AMD EPYC Milan Review Part 2: Testing 8 to 64 Cores in a Production Platform

AMD Platform vs GIGABYTE: IO Power Overhead Gone

Starting off with the big change for toady’s review: the new production-grade GIGABYTE Milan compatible test platform.

In our original review of Milan, we had initially discovered that AMD’s newest generation chips had one large glass jaw: the platform’s extremely high idle package power behaviour exceeding 100W. This was a notable regression compared to what we saw on Rome, and we deemed it as a core cause as of why Milan was seeing some performance regressions in certain workloads compared to the predecessor Rome SKUs.

We had communicated our findings and worries to AMD prior to the review publishing, but never root-caused the issue, and never were able to confirm whether this was the intended behaviour of the new Milan chips or not. We theorized that it was a side-effect of the new sIOD which had the infinity fabric running at a higher frequency, which this generation runs in 1:1 mode with the memory controller clocks.

To our surprise, when setting up the new GIGABYTE system, we found out that this behaviour of extremely high idle power was not being exhibited on the new test platform.

Indeed, instead of the 100W idle figures as we had tested on the Daytona system, we’re now seeing figures that are pretty much in line with AMD’s Rome system, at around 65-72W. The biggest discrepancy was found in the 75F3 part, which now idles 39W less than on the Daytona system.

A more detailed power analysis of the EPYC 7763 during our SPEC2017 runs confirms the change in the power behaviour. Although the total average package power hasn’t changed much between the systems, in the integer suite now 5W higher at 265W vs 260W, and in the FP suite now 5W lower at 235W vs 240W, what more significantly changes is the core power allocation which is now much higher on the GIGABYTE system.
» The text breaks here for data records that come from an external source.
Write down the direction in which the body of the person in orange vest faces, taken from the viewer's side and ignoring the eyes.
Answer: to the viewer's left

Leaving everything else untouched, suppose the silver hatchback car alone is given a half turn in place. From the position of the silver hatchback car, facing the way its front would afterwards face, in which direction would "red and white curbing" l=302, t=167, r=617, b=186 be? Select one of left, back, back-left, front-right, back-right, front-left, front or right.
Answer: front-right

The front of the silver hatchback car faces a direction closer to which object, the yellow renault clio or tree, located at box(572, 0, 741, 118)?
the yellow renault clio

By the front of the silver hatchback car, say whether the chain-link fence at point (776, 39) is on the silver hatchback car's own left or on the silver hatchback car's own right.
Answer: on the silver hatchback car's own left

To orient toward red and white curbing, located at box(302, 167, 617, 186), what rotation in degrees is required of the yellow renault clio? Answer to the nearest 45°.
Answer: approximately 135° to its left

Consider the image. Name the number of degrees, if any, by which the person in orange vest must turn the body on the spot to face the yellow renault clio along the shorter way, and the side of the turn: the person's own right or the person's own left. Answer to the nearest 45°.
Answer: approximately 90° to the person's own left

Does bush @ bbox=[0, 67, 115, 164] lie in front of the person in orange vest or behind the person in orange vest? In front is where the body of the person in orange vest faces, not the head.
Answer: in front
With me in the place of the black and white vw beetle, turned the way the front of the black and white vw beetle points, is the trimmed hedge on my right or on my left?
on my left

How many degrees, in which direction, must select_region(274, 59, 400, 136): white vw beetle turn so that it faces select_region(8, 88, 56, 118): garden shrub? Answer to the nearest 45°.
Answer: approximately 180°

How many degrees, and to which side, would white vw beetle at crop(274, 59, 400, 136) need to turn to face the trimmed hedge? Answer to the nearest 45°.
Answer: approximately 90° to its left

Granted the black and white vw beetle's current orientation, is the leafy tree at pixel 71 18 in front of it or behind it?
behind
In core-bound workloads with little memory pressure, such as 541.leela_r, the core power of the EPYC 7763 went up from 148W to 199W, a +51W increase or +34%. Naturally because of this core power increase, there’s also a corresponding large performance increase of +13.3%.

The behaviour change doesn’t apply to every workload, memory-heavy workloads such as 519.lbm don’t see much of a change in power behaviour, and only showcase a small performance boost.

Reviewing the performance differences between the original Daytona system tested figures and the new GIGABYTE motherboard test-runs, we’re seeing some significant performance boosts across the board, with many 10-13% increases in compute bound and core-power bound workloads.

These figures are significant enough that they do change the overall verdict of those SKUs, and they also change the tone of our final review verdict on Milan, as evidently the one weakness the new generation had was actually not a design mishap, but actually was an issue with the Daytona system. It explains a lot of the more lacklustre performance increases of Milan vs Rome, and we’re happy that this was ultimately not an issue for production-grade platforms.

As a note, because we also have the 4-chiplet EPYC 7443 and EPYC 7343 SKUs in-house now, we also measured the platform idle power of those units, which came in at 50 and 52W. This is actually quite a bit below the 65-75W of the 8-chiplet 7763, 75F3 and 72F3 parts, which indicates that this power behaviour isn’t solely internal to the sIOD chiplet, but actually part of the sIOD and CCD interfaces, or as well the CCD L3 cache power.